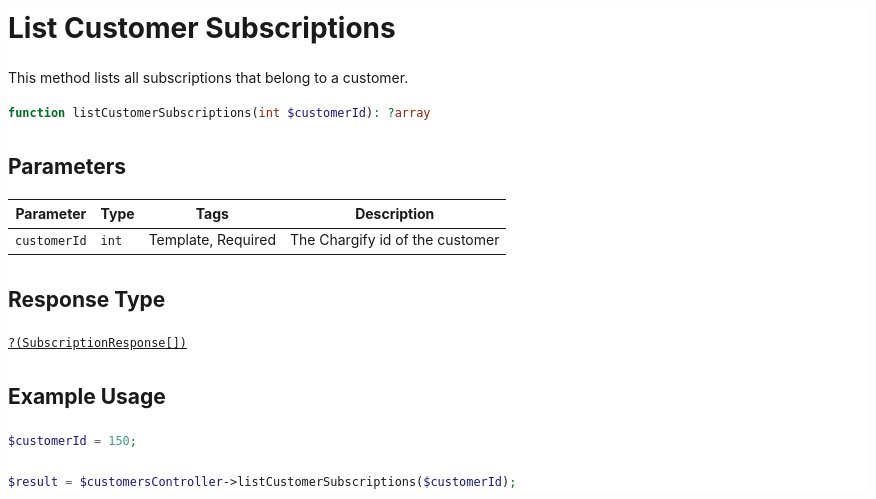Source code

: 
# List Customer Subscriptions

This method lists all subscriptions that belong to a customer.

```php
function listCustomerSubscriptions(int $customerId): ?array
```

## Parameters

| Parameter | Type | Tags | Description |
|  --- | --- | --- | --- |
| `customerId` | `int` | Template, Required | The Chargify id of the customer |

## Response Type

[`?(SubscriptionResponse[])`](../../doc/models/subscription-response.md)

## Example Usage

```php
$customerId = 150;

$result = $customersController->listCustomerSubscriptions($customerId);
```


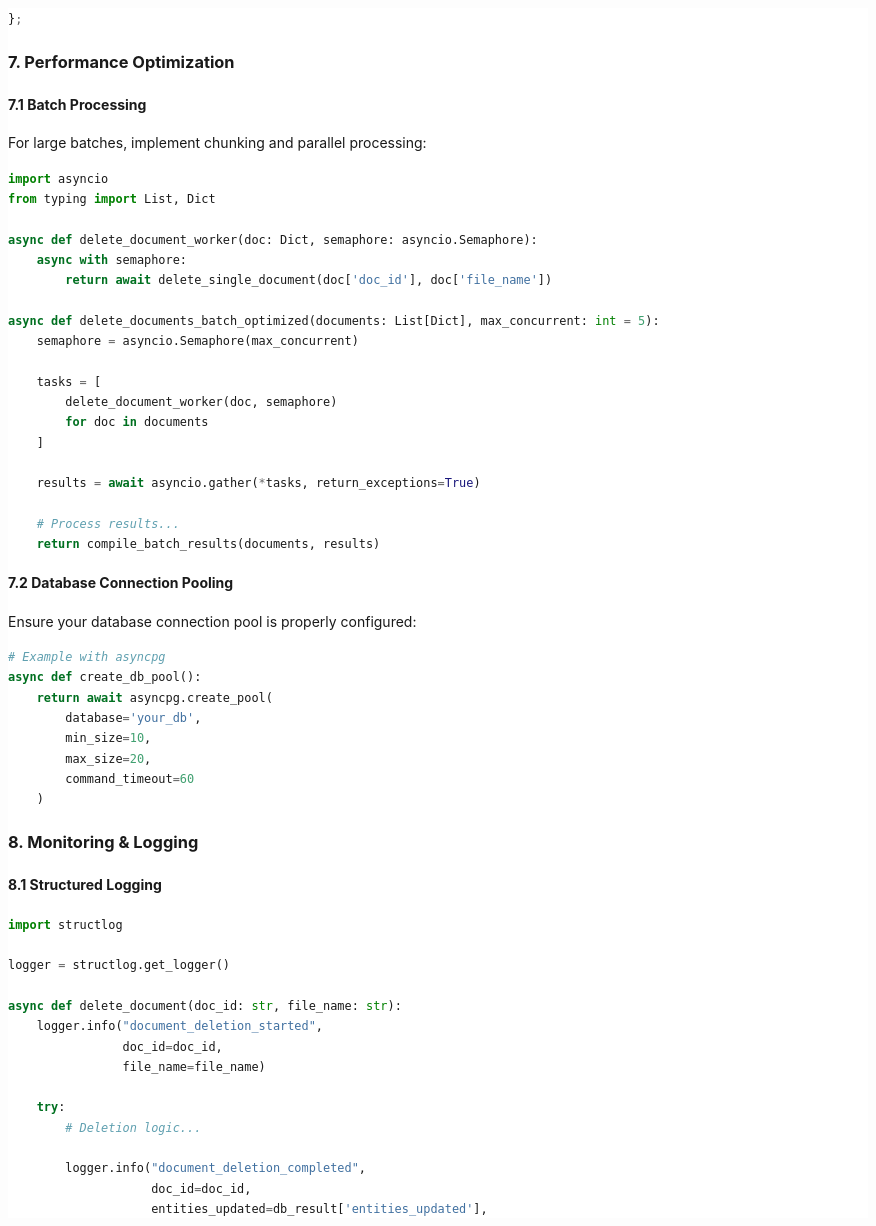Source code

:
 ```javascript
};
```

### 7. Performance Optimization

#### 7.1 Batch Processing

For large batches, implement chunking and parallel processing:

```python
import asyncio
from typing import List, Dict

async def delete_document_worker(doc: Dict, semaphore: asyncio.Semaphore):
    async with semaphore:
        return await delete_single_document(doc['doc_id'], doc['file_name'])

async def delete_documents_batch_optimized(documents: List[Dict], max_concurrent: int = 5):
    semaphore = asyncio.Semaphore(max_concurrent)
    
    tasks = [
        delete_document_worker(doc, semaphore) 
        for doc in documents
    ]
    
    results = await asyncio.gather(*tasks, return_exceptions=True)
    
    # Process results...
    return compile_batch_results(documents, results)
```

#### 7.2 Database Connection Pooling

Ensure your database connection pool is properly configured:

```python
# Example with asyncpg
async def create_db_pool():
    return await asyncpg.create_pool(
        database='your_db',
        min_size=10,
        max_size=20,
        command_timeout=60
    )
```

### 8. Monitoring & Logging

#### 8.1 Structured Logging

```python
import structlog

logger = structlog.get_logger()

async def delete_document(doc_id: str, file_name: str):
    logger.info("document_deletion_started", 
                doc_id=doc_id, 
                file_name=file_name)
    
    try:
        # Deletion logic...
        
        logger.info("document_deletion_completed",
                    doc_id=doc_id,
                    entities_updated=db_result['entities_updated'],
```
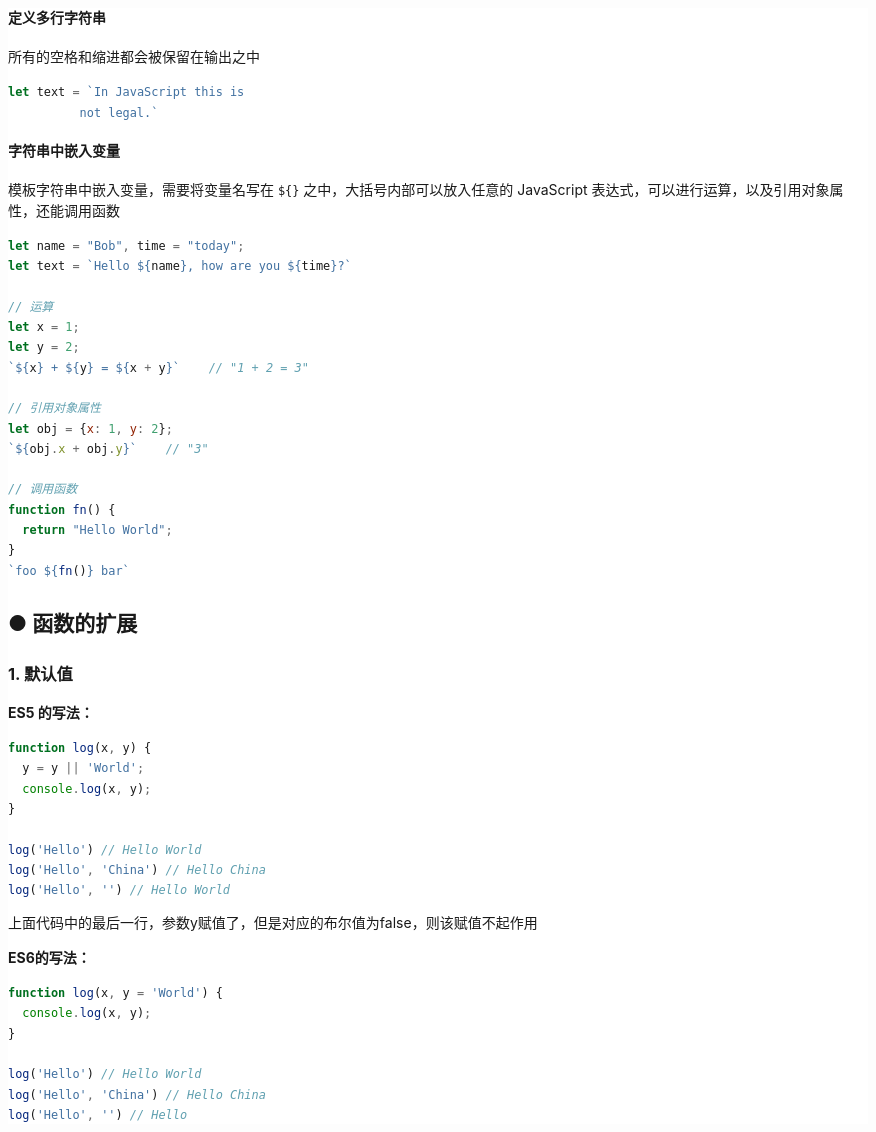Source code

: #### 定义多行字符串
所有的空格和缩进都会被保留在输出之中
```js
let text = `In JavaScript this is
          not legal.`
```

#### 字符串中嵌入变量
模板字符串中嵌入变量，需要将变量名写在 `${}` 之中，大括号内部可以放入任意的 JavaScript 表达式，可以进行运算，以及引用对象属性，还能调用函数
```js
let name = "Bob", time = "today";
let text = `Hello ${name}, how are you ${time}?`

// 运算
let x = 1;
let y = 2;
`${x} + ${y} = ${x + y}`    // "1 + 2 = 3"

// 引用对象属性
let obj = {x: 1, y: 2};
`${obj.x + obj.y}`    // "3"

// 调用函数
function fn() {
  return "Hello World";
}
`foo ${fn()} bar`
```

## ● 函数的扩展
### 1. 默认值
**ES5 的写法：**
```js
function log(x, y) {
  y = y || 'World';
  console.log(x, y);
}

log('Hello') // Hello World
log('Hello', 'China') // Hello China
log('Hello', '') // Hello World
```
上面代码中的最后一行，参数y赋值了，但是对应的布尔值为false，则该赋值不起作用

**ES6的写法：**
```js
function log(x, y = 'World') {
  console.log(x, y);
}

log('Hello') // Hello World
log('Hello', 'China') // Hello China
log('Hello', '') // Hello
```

> _YOUR OBJECTIVE_
Within the data, how many lines hold the word "listCustomerSubscriptions"? State the number alone.

> _YOUR SOLUTION_
2